Sturgeon called on opposition parties to respect Hamilton’s ruling and drop demands that he resign. Scottish Conservatives are going ahead with a vote of no confidence in the prime minister on Tuesday, but other opposition parties are not expected to back him.

“I welcome the findings of the independent investigation by James Hamilton, which are comprehensive, evidence-based and unequivocal,” he said.

“Mr. Hamilton has considered all the allegations against me, and I am pleased that the findings of his report release me from any breach of the ministerial code.

“I sought at every stage of this issue to act with integrity and in the public interest. As I have made clear above, I did not consider that I had broken the code, but these findings are an official, final and independent adjudication of that.
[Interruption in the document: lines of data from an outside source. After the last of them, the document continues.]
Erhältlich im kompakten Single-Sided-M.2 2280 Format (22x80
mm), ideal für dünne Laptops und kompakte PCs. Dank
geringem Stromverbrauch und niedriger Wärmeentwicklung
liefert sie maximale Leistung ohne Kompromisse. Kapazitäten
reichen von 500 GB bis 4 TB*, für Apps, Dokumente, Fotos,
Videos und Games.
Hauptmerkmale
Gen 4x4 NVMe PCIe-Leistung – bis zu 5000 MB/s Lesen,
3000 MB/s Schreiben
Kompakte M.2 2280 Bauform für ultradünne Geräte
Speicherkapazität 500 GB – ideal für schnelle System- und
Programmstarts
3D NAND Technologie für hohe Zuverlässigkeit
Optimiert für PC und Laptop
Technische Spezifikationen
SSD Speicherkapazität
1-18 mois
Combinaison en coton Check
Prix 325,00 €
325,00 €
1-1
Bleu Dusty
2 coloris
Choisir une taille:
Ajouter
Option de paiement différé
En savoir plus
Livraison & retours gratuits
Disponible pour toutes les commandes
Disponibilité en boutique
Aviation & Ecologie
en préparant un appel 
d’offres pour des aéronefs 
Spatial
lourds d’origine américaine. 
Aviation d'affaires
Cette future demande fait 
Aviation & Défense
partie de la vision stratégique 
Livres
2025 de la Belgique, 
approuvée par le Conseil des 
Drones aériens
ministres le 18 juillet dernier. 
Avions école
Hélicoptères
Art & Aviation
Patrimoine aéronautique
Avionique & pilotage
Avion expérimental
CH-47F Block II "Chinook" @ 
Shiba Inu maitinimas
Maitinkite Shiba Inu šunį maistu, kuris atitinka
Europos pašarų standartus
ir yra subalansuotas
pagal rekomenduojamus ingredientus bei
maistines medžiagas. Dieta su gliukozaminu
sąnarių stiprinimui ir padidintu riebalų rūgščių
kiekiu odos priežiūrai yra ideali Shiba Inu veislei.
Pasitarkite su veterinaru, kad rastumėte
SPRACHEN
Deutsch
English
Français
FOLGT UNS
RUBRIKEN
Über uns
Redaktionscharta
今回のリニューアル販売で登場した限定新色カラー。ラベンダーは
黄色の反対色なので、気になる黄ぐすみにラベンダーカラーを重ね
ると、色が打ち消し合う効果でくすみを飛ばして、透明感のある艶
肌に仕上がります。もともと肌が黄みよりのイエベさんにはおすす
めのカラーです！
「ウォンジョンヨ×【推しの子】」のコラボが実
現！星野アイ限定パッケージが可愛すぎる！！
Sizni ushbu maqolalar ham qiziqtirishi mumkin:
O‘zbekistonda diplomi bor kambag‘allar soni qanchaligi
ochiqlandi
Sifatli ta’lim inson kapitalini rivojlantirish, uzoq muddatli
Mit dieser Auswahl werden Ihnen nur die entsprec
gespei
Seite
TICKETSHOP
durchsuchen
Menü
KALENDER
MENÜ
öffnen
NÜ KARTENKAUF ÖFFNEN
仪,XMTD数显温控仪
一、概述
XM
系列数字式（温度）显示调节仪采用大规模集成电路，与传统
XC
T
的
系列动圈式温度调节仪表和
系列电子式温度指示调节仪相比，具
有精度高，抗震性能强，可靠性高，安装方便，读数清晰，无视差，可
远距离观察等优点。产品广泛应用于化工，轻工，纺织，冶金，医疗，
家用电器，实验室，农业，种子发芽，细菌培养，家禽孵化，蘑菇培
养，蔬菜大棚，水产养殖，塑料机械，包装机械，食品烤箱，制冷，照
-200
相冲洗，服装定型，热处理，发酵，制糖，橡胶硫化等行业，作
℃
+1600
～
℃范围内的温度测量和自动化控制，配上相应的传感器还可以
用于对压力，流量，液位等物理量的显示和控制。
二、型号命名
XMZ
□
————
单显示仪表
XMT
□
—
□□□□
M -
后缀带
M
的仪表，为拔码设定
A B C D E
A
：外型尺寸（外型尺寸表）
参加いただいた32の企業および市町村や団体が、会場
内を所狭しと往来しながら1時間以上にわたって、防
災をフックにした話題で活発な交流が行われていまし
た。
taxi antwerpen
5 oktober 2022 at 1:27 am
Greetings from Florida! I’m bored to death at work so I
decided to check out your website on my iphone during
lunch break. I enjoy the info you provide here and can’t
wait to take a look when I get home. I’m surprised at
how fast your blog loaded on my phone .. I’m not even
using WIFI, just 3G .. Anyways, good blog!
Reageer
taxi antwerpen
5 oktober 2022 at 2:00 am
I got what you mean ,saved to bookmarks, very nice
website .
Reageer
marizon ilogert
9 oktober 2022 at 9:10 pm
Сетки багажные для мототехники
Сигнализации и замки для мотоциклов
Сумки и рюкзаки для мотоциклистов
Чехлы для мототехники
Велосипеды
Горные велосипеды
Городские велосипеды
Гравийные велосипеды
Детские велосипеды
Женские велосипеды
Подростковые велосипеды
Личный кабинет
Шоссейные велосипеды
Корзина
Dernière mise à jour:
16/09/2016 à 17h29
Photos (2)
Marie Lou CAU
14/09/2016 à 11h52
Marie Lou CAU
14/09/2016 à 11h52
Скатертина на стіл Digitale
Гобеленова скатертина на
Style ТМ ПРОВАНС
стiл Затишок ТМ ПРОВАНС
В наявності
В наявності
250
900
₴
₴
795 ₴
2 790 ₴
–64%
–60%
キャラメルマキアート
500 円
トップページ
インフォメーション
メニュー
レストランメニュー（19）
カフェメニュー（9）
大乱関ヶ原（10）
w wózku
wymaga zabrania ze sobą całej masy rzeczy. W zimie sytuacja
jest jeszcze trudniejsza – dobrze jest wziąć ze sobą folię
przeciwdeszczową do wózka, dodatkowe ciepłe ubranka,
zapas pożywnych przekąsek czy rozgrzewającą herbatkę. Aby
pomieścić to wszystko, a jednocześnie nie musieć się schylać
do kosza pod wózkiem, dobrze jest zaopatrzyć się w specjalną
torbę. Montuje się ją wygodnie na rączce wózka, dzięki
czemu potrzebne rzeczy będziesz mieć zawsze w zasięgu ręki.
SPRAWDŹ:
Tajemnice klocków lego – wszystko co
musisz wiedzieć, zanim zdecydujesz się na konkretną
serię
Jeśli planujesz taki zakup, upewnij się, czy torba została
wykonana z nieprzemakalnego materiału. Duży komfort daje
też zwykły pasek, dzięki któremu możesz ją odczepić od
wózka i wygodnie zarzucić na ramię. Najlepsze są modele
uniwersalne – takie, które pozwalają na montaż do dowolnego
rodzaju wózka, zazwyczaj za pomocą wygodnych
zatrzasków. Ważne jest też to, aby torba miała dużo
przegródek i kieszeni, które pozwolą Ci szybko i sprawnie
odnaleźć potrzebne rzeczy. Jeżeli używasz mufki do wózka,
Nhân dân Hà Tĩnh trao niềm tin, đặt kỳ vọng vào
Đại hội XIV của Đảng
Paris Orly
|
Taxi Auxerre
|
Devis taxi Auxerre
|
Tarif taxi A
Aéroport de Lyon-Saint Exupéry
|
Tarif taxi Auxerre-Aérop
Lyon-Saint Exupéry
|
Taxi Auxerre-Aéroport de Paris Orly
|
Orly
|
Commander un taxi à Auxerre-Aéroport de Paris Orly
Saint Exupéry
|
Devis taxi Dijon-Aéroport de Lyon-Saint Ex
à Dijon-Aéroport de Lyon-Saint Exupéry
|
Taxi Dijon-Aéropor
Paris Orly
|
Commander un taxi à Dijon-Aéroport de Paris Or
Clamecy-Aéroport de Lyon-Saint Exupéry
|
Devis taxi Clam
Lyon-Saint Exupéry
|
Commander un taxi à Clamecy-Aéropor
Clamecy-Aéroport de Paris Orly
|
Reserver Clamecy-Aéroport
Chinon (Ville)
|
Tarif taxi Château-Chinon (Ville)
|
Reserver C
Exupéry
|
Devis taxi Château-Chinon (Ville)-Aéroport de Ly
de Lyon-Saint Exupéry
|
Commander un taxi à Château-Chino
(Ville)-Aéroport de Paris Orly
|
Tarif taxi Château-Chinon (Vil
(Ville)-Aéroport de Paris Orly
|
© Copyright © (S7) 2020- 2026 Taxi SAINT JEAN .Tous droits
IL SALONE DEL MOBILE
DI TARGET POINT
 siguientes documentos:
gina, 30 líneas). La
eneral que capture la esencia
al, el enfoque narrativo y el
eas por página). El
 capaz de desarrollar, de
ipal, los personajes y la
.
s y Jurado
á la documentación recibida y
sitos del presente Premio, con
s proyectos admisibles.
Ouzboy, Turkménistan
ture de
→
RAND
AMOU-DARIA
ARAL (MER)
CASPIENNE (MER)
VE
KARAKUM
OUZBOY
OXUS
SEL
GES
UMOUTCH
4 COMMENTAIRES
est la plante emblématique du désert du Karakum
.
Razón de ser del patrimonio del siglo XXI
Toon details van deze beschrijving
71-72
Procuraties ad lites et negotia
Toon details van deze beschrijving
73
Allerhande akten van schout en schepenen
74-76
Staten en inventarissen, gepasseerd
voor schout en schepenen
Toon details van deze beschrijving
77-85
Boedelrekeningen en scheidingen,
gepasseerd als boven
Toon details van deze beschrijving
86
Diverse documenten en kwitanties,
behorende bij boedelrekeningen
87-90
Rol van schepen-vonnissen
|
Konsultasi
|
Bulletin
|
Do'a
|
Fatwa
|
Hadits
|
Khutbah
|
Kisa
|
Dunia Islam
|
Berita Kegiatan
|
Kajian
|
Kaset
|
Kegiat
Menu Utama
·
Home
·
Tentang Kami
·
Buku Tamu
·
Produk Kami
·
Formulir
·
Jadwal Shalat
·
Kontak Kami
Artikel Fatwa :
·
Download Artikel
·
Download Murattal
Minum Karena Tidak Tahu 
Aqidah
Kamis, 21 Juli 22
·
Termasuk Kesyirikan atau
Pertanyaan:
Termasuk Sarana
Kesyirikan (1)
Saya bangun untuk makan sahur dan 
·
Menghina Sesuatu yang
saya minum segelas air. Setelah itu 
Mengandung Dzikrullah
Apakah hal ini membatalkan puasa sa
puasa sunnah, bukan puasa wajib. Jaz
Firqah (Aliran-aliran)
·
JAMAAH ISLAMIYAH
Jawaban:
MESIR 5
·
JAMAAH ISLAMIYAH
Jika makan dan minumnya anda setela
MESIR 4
“Before its publication, opposition politicians emphasized the importance of respecting and accepting the result of the independent investigation of Mr. Hamilton, and I wholeheartedly committed to doing so. Now that they have reported, it is up to them to do the same. “

Sturgeon called Hamilton, an independent Scottish government adviser on the ministerial code and former director of public prosecution, to investigate his actions after Salmond won a legal challenge against his government’s investigation into allegations of sexual harassment against him in January. 2019.

It also investigated Sturgeon for failing to immediately alert senior public officials that he had met with Salmond to discuss a confidential Scottish government investigation into complaints of harassment by two public officials against him.

Sturgeon had met Salmond at his home on April 2, 2018 and had a subsequent phone call with him, but did not tell Lesley Evans, Scotland’s director of civil service, on June 6.

It also emerged that Sturgeon did not tell the MSPs that he had also met with Salmond’s former chief of staff at his parliamentary office and discussed the fact that there were issues “of a sexual nature” related to Salmond on March 29, 2018.

Any of those breaches of the Scottish government ministerial code could have resulted in her being forced to resign, with just six weeks before the Holyrood election, had she done so knowingly.

An investigation by Holyrood, which is due to publish its findings Tuesday morning after a lengthy investigation into the government and Sturgeon’s conduct, is expected to find that Sturgeon misled parliament about his dealings with Salmond, but did not knowingly do so. .

Hamilton’s ruling, which follows a two-year investigation, is expected to mean that a vote of no confidence to be cast by Scottish Conservatives on Tuesday will not win the support of other opposition parties.

Salmond had alleged that Sturgeon had allowed public funds to be misused by not admitting defeat quickly enough after he mounted a legal challenge against that investigation in August 2018.

He was paid £ 512,000 in legal costs after he won that challenge in January 2019, while the government’s legal costs approached £ 100,000.